His smile faded from his face and he suddenly looked far too serious for me. “You should smile more often, sweetheart; you’ve got a beautiful smile.”
That did it, and my smile melted from my face, the happiness shining bright in my eyes dimmed a bit.
“I’ve never really had much to smile about,” I told him honestly.
“That’s going to change. I promise.”
Again, here was another promise.
I had to change the subject. “What are we doing today?” I asked him.
He let me change the subject and I found myself liking him even more for it if that was possible.

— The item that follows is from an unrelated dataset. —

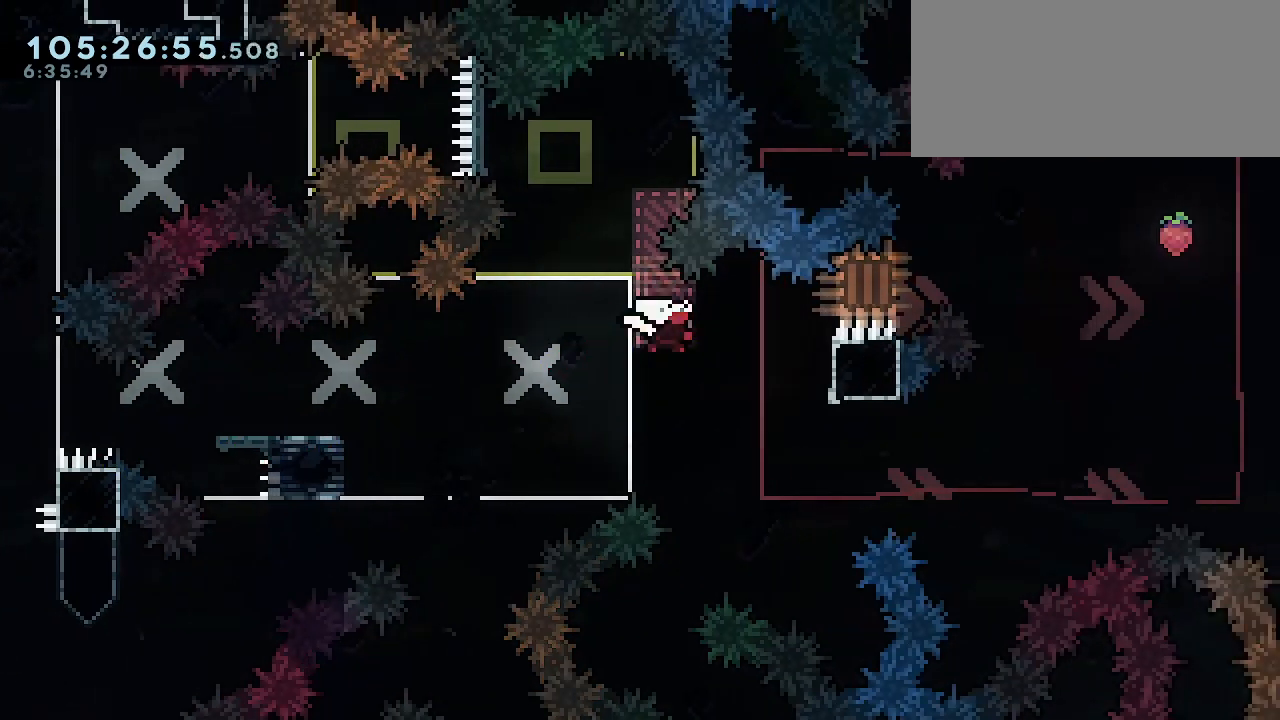
{"keys": ["grab", "jump1", "right"], "events": [[100, "dash", "up"], [100, "jump1", "down"]]}
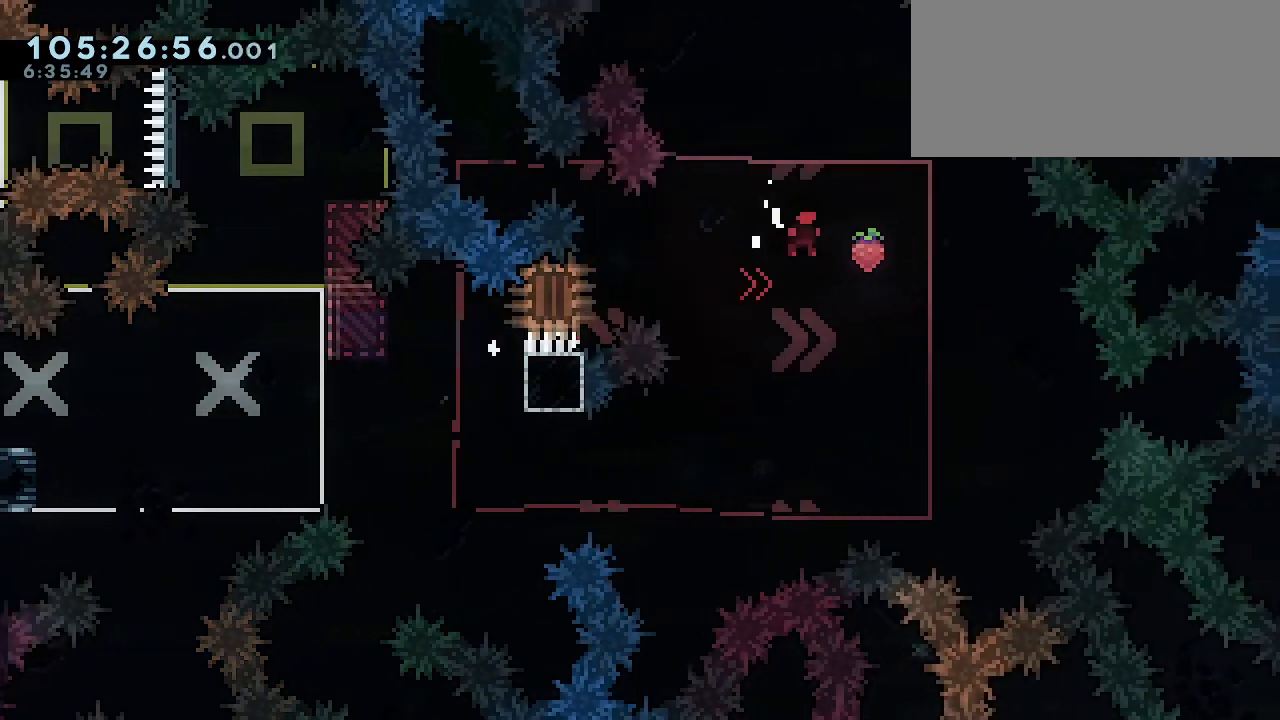
{"keys": [], "events": [[300, "right", "up"], [367, "grab", "up"], [367, "jump1", "up"]]}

“You’re going to learn some things about magic.”
Finally.
Now we were talking.
Chapter Twenty-Three
Tyson moved the huge pillows on the floor around until they formed a circle around the rug. He kept two out of the outer ring. Those he placed beside each other inside the circle, they were closer to the tv than the bed.
He instructed me to sit on one of the big pillows he’d placed inside the circle of pillows. I sat with my back to the tv, facing towards the bed on an orange pillow.
He told me that when he normally did serious ceremonial magic he pulled out the rug from underneath the bed and would put his circle around it because it was old and held a great deal of magic. Whatever that meant. I had asked but was told I wasn’t ready for that explanation yet. I left it alone but filed a little note away in my head to look it up on my own when I got a chance. Objects could hold great deals of magic? I had no idea. I knew nothing of magic.